Educating patients about kidney diseases is an area that is of utmost importance and several recent studies have focused on this topic. Furthermore, educating primary care physicians (internists and pediatricians) about CKD care is a valuable effort in this time of decreasing interest in nephrology. Finally, novel and improved educational techniques for our trainees in nephrology are necessary in the era of social media, internet, and challenges faced by our learners and teachers. The Advances in Chronic Kidney Disease (ACKD) had a special issue on nephrology education. One of the Guest Editors of this issue, Dr. Rachael Sturdivant (RS) from Medical University of South Carolina, discusses this topic with Kenar Jhaveri (eAJKD), eAJKD Editor.
eAJKD: What prompted an entire issue of ACKD on the topic of nephrology education?
RS: The idea was proposed by our co-editor, Dr. Michael Ullian. We felt that it was a topic that needed the attention of the nephrology community. Once the broad topic was approved, we were faced with the challenges on how to focus the conversation. Should we focus on fellowship education, patient education, or a combination of both topics? Does educating primary care physicians fit in this edition? Finally, we decided that a combination of all three would serve multiple needs and summarize the current status of the field. Drs. Ruth Campbell, Michael Ullian, and myself then embarked on this very fun and challenging journey of reviewing articles that would shed light on education in chronic kidney disease.
eAJKD: The issue was divided into three parts: patient education, trainee education, and primary care provider education. Do you think that nephrologists are doing a sub optimal job of educating internists about kidney disease, and the need for timely referral to nephrology?

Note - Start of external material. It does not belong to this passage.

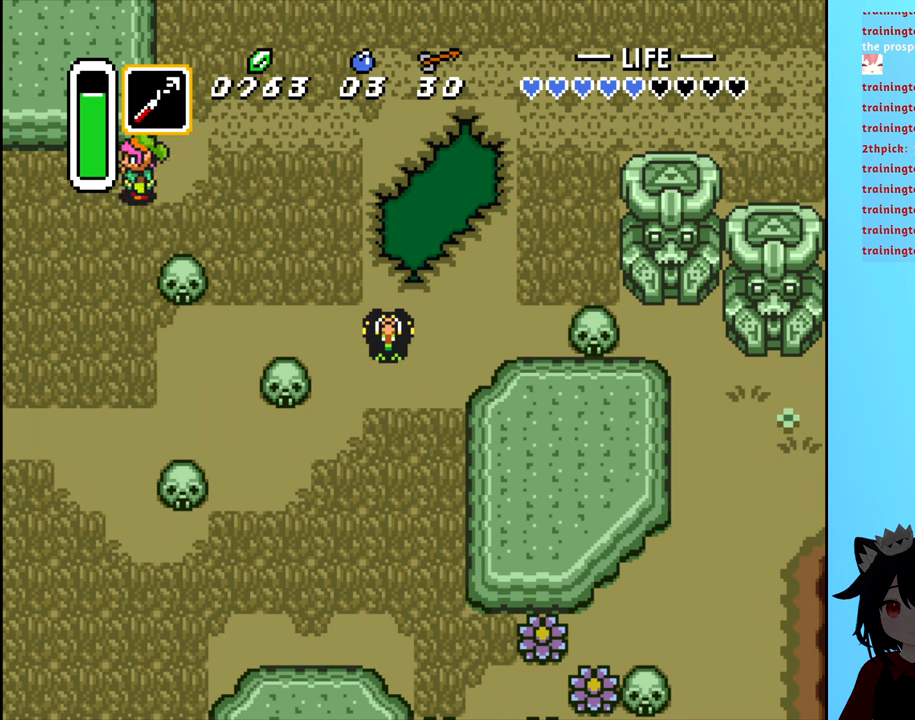
{"buttons": ["DPAD_LEFT"], "events": []}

RS: I think we could do more. The education of the primary care audience is crucial so that we get to these patients in a timely manner. CKD guideline development takes time, and then processing it within the nephrology community takes even longer. Distributing the recommendations and educating the referring physician is even more challenging. With the advent of electronic medical records and increased collaboration in medical care, we’re trying to make sure that we are doing our part in educating the primary care provider as to how best care for the patient in their office and in ours. The articles towards the end of the ACKD issue highlight this very important topic.

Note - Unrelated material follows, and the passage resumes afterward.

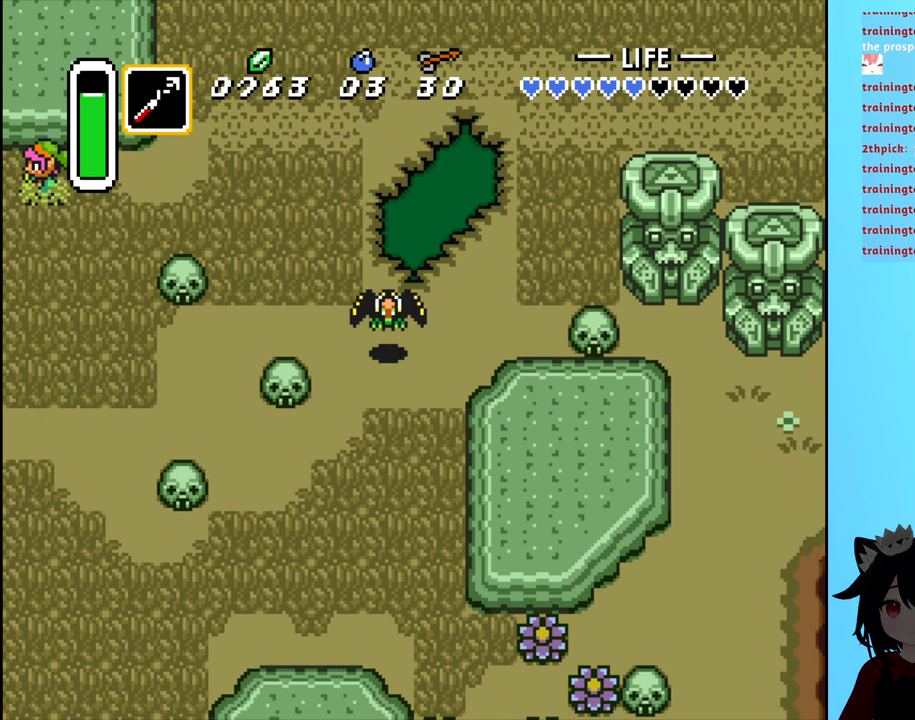
{"buttons": ["DPAD_LEFT"], "events": []}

eAJKD: Similar to nephrology, geriatrics is also facing a major workforce shortage. If residents and medical students are not choosing geriatrics as a career and fellowships are left vacant, then perhaps energy and resources should be redirected towards teaching non geriatricians to be better geriatricians. Will there ever be a point in time when general internists might have to do some basic nephrology care given lack of experts in the field?
RS: I think they already are doing some basic nephrology care in their offices by managing blood pressures, using ace-inhibitors and checking for albuminuria. Certainly we have been expanding our workforce to advanced practitioners during this time as we try to accomodate the enlarging CKD population that is referred to nephrologists. I think historically, patients were referred very late to nephrologists, unless they had something very overt like severe proteinuria or hematuria or when their creatinine was quite elevated. Now, patients are being referred quite early because of our efforts in educating primary care providers, we’re finding this really large group of patients that may be relatively stable or progressing very slowly but needs somebody to monitor them closely. Certainly engaging the primary care physicians in that endeavor is really important, and that’s where the education of the primary care provider, and collaboration with them, is so important. As far as never referring them to the nephrologists, I don’t think that is likely with the need for dialysis services and advanced nephrology care.

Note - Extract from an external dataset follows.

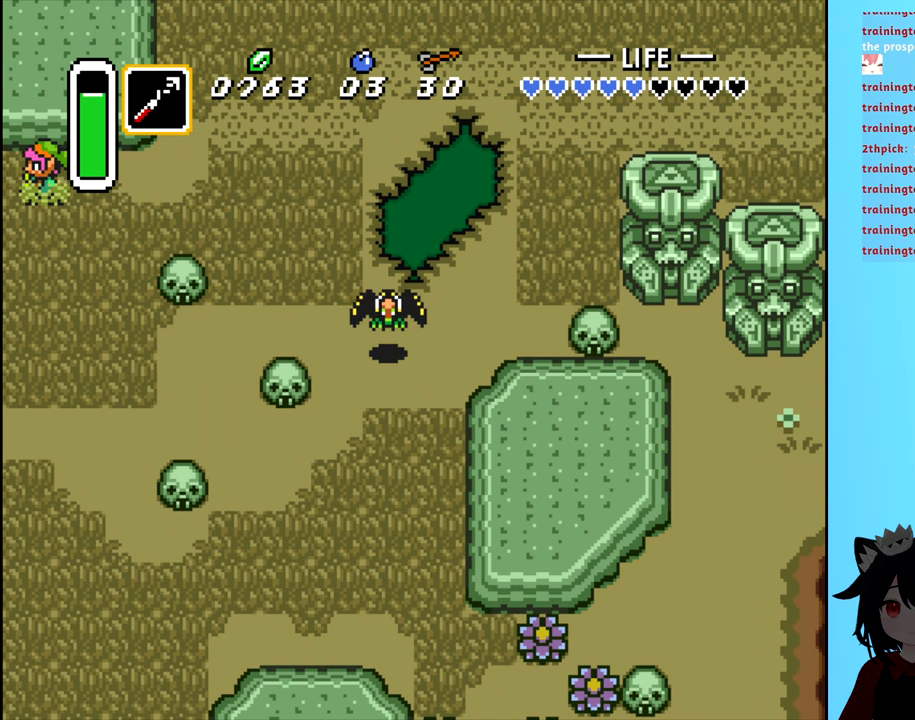
{"buttons": [], "events": [[67, "DPAD_LEFT", "up"]]}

eAJKD: What changes do you anticipate in fellowship training in nephrology?
RS: I think our training programs now have a vested interest in making sure we are paying attention to new trends in electronic media and how we teach nephrology differently. Directors of medical school and residency curriculums are experimenting with social media in the classroom and in the clinical settings. When I am on inpatient service next month, I will try to direct trainees to certain nephrology websites such as the National Kidney Disease Education Program website for dialysis education pamphlets or perhaps even try out a polling app for questions on rounds. I think we should all try to experiment with some of these great suggestions that authors have offered in our ACKD issue.
eAJKD: Educating the “renal patient” can be very challenging. In the current health care system, how do you think it is going to be possible to provide complex information to our patients?
RS: There were some great articles on how patients learn and the literacy levels of patients. Making sure that we disseminate the information to the patient with a reasonable time span for the patient to understand is critical to achieving nephrology health goals. Certainly as we increase efforts for education, we’re going to need some help. It’s very hard to be a “renal patient”. You go to the nephrologist and have a conversation with your doctor about your declining glomerular filtration rate; the risks and benefits of the use of erythropoietin; managing phosphorus in your diet; what secondary hyperparathyroidism is. These are all tough topics to discuss with a lay patient as they are extremely complex and confusing. It is also complicated for the medical student. Dedicated nephrology educators who understand the complexity of literacy and decision making of patients really augments our ability to take care of patients well.